What is being asked:
In the article on dairy and heart health below, copy the stretch from "While dairy foods" through "reducing cholesterol levels." word for word.

Text excerpt:
┄┄┄┄┄┄

Dairy products may have heart health benefits

June 10, 2010 in Heart Health, Nutrition Topics in the News

Dairy products may have heart health benefits
According to a new study from Swedish researchers, eating dairy products could help protect your heart.

While dairy foods are a major source of saturated fat in the diet, which has been associated with heart disease, there's some evidence that dairy foods could actually benefit heart health by lowering blood pressure or reducing cholesterol levels.

To investigate, researchers measured blood levels of two biomarkers of milk fat in over 400 heart attack patients and 500 healthy controls. The substances, pentadecanoic acid and heptadecanoic acid, indicate how much dairy fat a person has been eating.

The researchers found that people with the highest levels of milk fat biomarkers, suggesting they consumed the most dairy fat, were actually at lower risk of heart attack; for women, the risk was reduced by 26 percent, while for men risk was 9 percent lower.

┄┄┄┄┄┄

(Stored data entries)
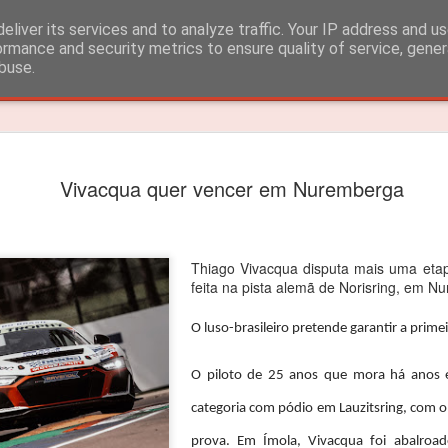
eliver its services and to analyze traffic. Your IP address and u
ormance and security metrics to ensure quality of service, gene
buse.
Timeslide
João Rebe
FEB
Vivacqua quer vencer em Nuremberga
3
título dos
João Rebelo Martins venceu
O segundo lugar nas 4 corri
Thiago Vivacqua disputa mais uma eta
feita na pista alemã de Norisring, em N
João Rebelo Martins vence
Iberian.
O luso-brasileiro pretende garantir a prime
Depois das vitorias em Por
O piloto de 25 anos que mora há anos e
segundas posições alcançad
suficientes para garantir o 
categoria com pódio em Lauzitsring, com o
“Estou muito feliz! Apesar d
prova. Em Ímola, Vivacqua foi abalroad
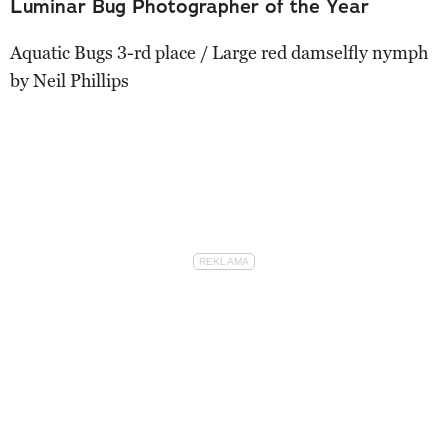
Luminar Bug Photographer of the Year
Aquatic Bugs 3-rd place / Large red damselfly nymph
by Neil Phillips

┄┄┄┄┄┄

Finished task:
While dairy foods are a major source of saturated fat in the diet, which has been associated with heart disease, there's some evidence that dairy foods could actually benefit heart health by lowering blood pressure or reducing cholesterol levels.